The dry leaf is terribly fuzzy with an abundance of white hairs probably- these are very, hairy leaves. The odour is soft, faint, light, woody, airy, sweet with even a slight fruity edge. These leaves tumble into the warmed pot and warm water follows.
The first infusion is extraordinarily light and airy on the tongue- it tastes like one is simply tasting the odour. It displays very slight floral notes and finishes clean, cool, with a pure, light sweetness. The crisp clean nature stands out. The aftertaste contains a light, sugary sweetness that sicks to the roof and back of the throat. There is almost a very light, dry finish as well.
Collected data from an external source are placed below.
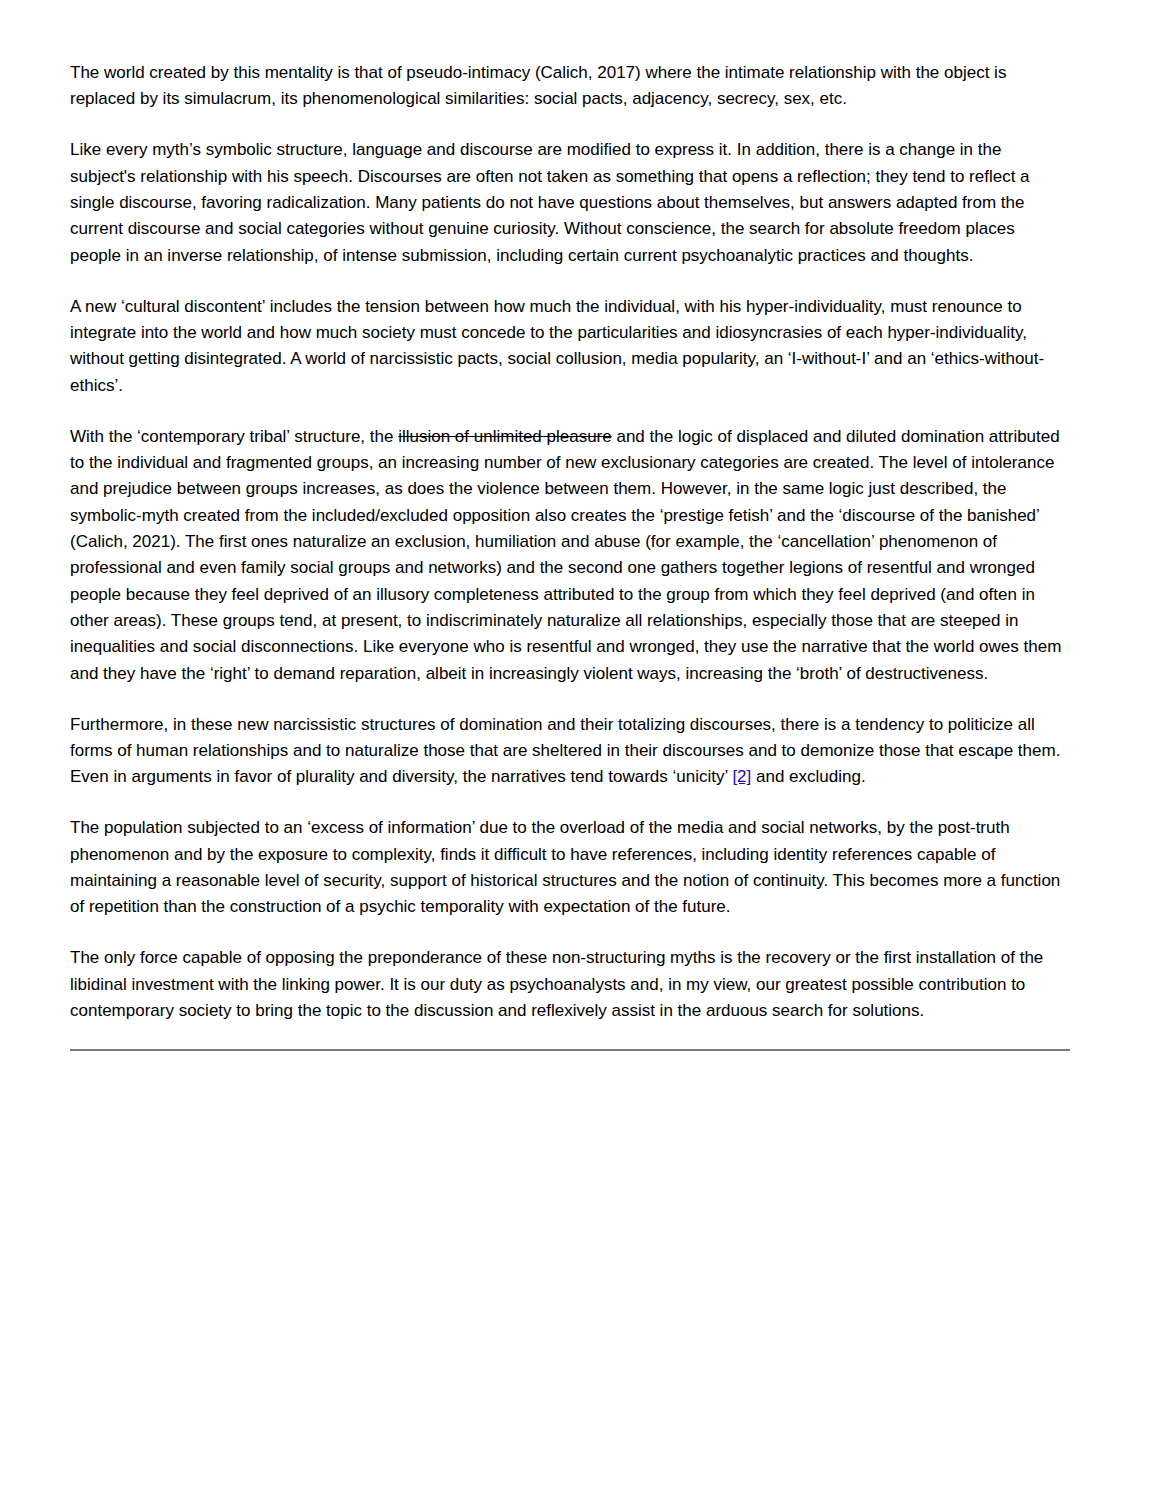The world created by this mentality is that of pseudo-intimacy (Calich, 2017) where the intimate relationship with the object is replaced by its simulacrum, its phenomenological similarities: social pacts, adjacency, secrecy, sex, etc.
Like every myth’s symbolic structure, language and discourse are modified to express it. In addition, there is a change in the subject's relationship with his speech. Discourses are often not taken as something that opens a reflection; they tend to reflect a single discourse, favoring radicalization. Many patients do not have questions about themselves, but answers adapted from the current discourse and social categories without genuine curiosity. Without conscience, the search for absolute freedom places people in an inverse relationship, of intense submission, including certain current psychoanalytic practices and thoughts.
A new ‘cultural discontent’ includes the tension between how much the individual, with his hyper-individuality, must renounce to integrate into the world and how much society must concede to the particularities and idiosyncrasies of each hyper-individuality, without getting disintegrated. A world of narcissistic pacts, social collusion, media popularity, an ‘I-without-I’ and an ‘ethics-without-ethics’.
With the ‘contemporary tribal’ structure, the illusion of unlimited pleasure and the logic of displaced and diluted domination attributed to the individual and fragmented groups, an increasing number of new exclusionary categories are created. The level of intolerance and prejudice between groups increases, as does the violence between them. However, in the same logic just described, the symbolic-myth created from the included/excluded opposition also creates the ‘prestige fetish’ and the ‘discourse of the banished’ (Calich, 2021). The first ones naturalize an exclusion, humiliation and abuse (for example, the ‘cancellation’ phenomenon of professional and even family social groups and networks) and the second one gathers together legions of resentful and wronged people because they feel deprived of an illusory completeness attributed to the group from which they feel deprived (and often in other areas). These groups tend, at present, to indiscriminately naturalize all relationships, especially those that are steeped in inequalities and social disconnections. Like everyone who is resentful and wronged, they use the narrative that the world owes them and they have the ‘right’ to demand reparation, albeit in increasingly violent ways, increasing the ‘broth’ of destructiveness.
Furthermore, in these new narcissistic structures of domination and their totalizing discourses, there is a tendency to politicize all forms of human relationships and to naturalize those that are sheltered in their discourses and to demonize those that escape them. Even in arguments in favor of plurality and diversity, the narratives tend towards ‘unicity’ [2] and excluding.
The population subjected to an ‘excess of information’ due to the overload of the media and social networks, by the post-truth phenomenon and by the exposure to complexity, finds it difficult to have references, including identity references capable of maintaining a reasonable level of security, support of historical structures and the notion of continuity. This becomes more a function of repetition than the construction of a psychic temporality with expectation of the future.
The only force capable of opposing the preponderance of these non-structuring myths is the recovery or the first installation of the libidinal investment with the linking power. It is our duty as psychoanalysts and, in my view, our greatest possible contribution to contemporary society to bring the topic to the discussion and reflexively assist in the arduous search for solutions.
The second infusion pours a bubbly, almost frothy clear liquor. A slick, light, and airy liquid slips over the tongue and down the throat. It ends quite pure and sweet in the mouth. This tea is incredibly clean and pure. There is just the slightest hints of fruit in the taste.
The third infusion is a bit more slick and there is a slight soapiness to this infusion. More fruit notes that lean towards grape become apparent as do slight sweet earthy notes. The aftertaste holds the flavour until it melts away into a fine dry sweetness.
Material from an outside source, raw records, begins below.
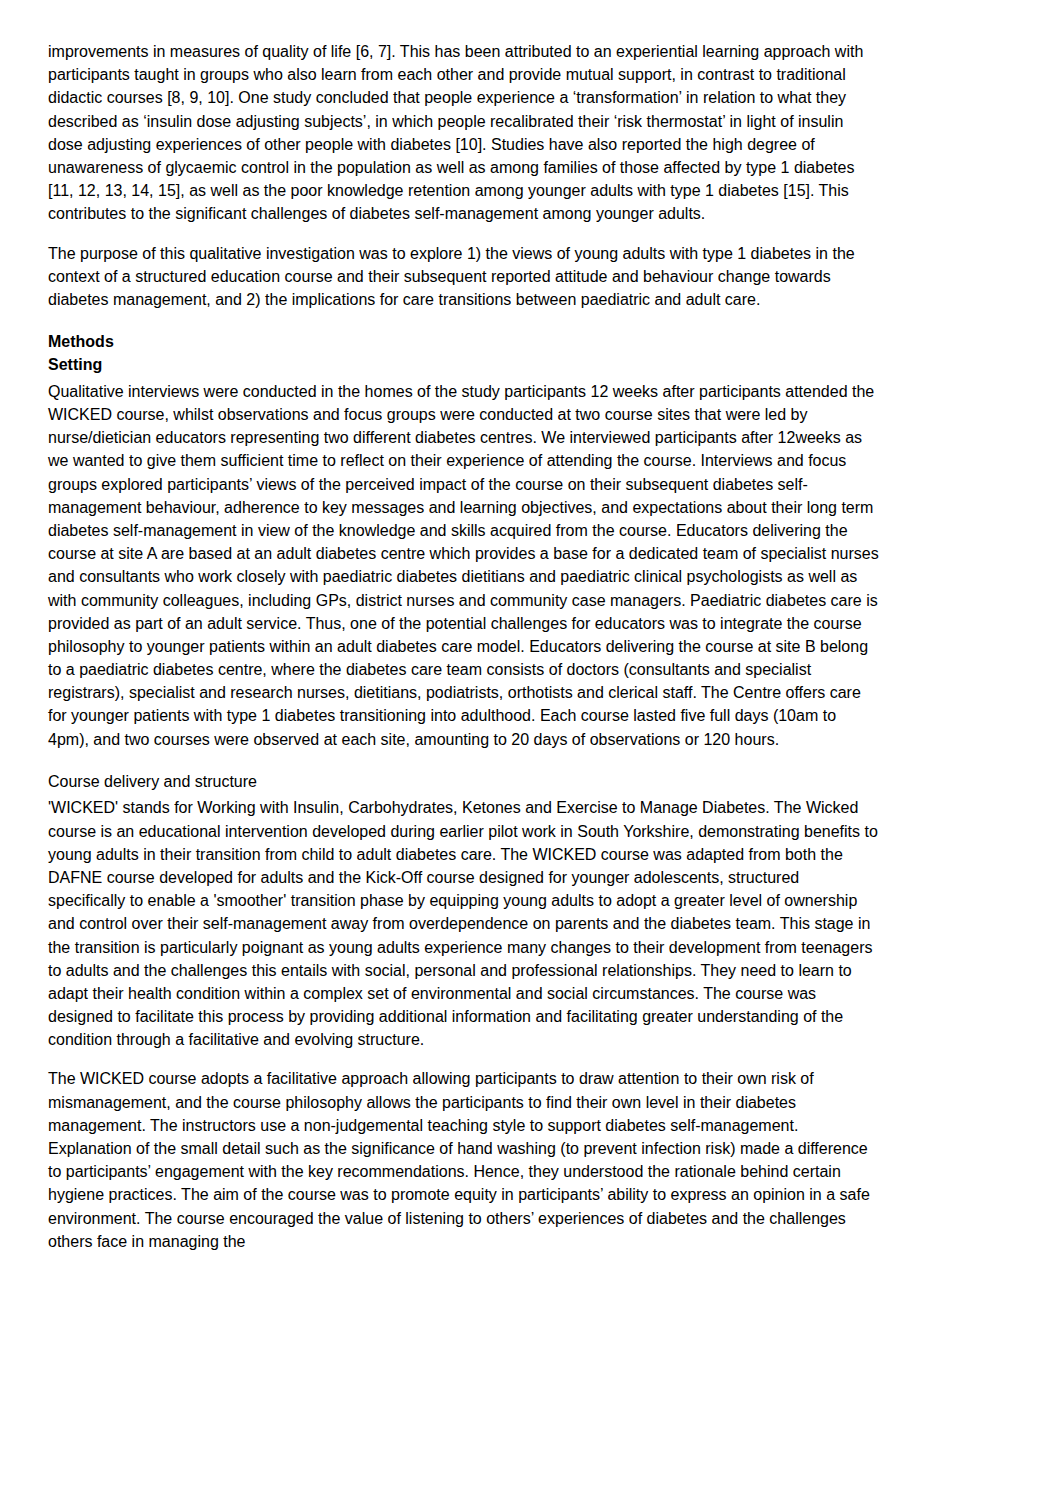improvements in measures of quality of life [6, 7]. This has been attributed to an experiential learning approach with participants taught in groups who also learn from each other and provide mutual support, in contrast to traditional didactic courses [8, 9, 10]. One study concluded that people experience a ‘transformation’ in relation to what they described as ‘insulin dose adjusting subjects’, in which people recalibrated their ‘risk thermostat’ in light of insulin dose adjusting experiences of other people with diabetes [10]. Studies have also reported the high degree of unawareness of glycaemic control in the population as well as among families of those affected by type 1 diabetes [11, 12, 13, 14, 15], as well as the poor knowledge retention among younger adults with type 1 diabetes [15]. This contributes to the significant challenges of diabetes self-management among younger adults.
The purpose of this qualitative investigation was to explore 1) the views of young adults with type 1 diabetes in the context of a structured education course and their subsequent reported attitude and behaviour change towards diabetes management, and 2) the implications for care transitions between paediatric and adult care.
Methods
Setting
Qualitative interviews were conducted in the homes of the study participants 12 weeks after participants attended the WICKED course, whilst observations and focus groups were conducted at two course sites that were led by nurse/dietician educators representing two different diabetes centres. We interviewed participants after 12weeks as we wanted to give them sufficient time to reflect on their experience of attending the course. Interviews and focus groups explored participants’ views of the perceived impact of the course on their subsequent diabetes self-management behaviour, adherence to key messages and learning objectives, and expectations about their long term diabetes self-management in view of the knowledge and skills acquired from the course. Educators delivering the course at site A are based at an adult diabetes centre which provides a base for a dedicated team of specialist nurses and consultants who work closely with paediatric diabetes dietitians and paediatric clinical psychologists as well as with community colleagues, including GPs, district nurses and community case managers. Paediatric diabetes care is provided as part of an adult service. Thus, one of the potential challenges for educators was to integrate the course philosophy to younger patients within an adult diabetes care model. Educators delivering the course at site B belong to a paediatric diabetes centre, where the diabetes care team consists of doctors (consultants and specialist registrars), specialist and research nurses, dietitians, podiatrists, orthotists and clerical staff. The Centre offers care for younger patients with type 1 diabetes transitioning into adulthood. Each course lasted five full days (10am to 4pm), and two courses were observed at each site, amounting to 20 days of observations or 120 hours.
Course delivery and structure
'WICKED' stands for Working with Insulin, Carbohydrates, Ketones and Exercise to Manage Diabetes. The Wicked course is an educational intervention developed during earlier pilot work in South Yorkshire, demonstrating benefits to young adults in their transition from child to adult diabetes care. The WICKED course was adapted from both the DAFNE course developed for adults and the Kick-Off course designed for younger adolescents, structured specifically to enable a 'smoother' transition phase by equipping young adults to adopt a greater level of ownership and control over their self-management away from overdependence on parents and the diabetes team. This stage in the transition is particularly poignant as young adults experience many changes to their development from teenagers to adults and the challenges this entails with social, personal and professional relationships. They need to learn to adapt their health condition within a complex set of environmental and social circumstances. The course was designed to facilitate this process by providing additional information and facilitating greater understanding of the condition through a facilitative and evolving structure.
The WICKED course adopts a facilitative approach allowing participants to draw attention to their own risk of mismanagement, and the course philosophy allows the participants to find their own level in their diabetes management. The instructors use a non-judgemental teaching style to support diabetes self-management. Explanation of the small detail such as the significance of hand washing (to prevent infection risk) made a difference to participants’ engagement with the key recommendations. Hence, they understood the rationale behind certain hygiene practices. The aim of the course was to promote equity in participants’ ability to express an opinion in a safe environment. The course encouraged the value of listening to others’ experiences of diabetes and the challenges others face in managing the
In the fourth infusion, earthy, slight pungent notes meet with very clean sweet notes. As they merge they fill the mouth with a light, cool, sweet taste. The mouthfeel is thin but full, the very slight grape flavour has a soft soapy earthiness to it. The chaqi is indeed cooling- ones hands and feet cool, ones chest feels light and free.
The fifth infusion is full of light fruit flavours a very thin crisp dryness becomes more apparent in the mouth but is not at all astringent. The sixth and seventh infusions contain earthier, grittier, drier tastes which encroach upon what is left of the fruitier notes.
It is taken for a few more infusions but they turn out to be floral, sweet, and mostly flavourless.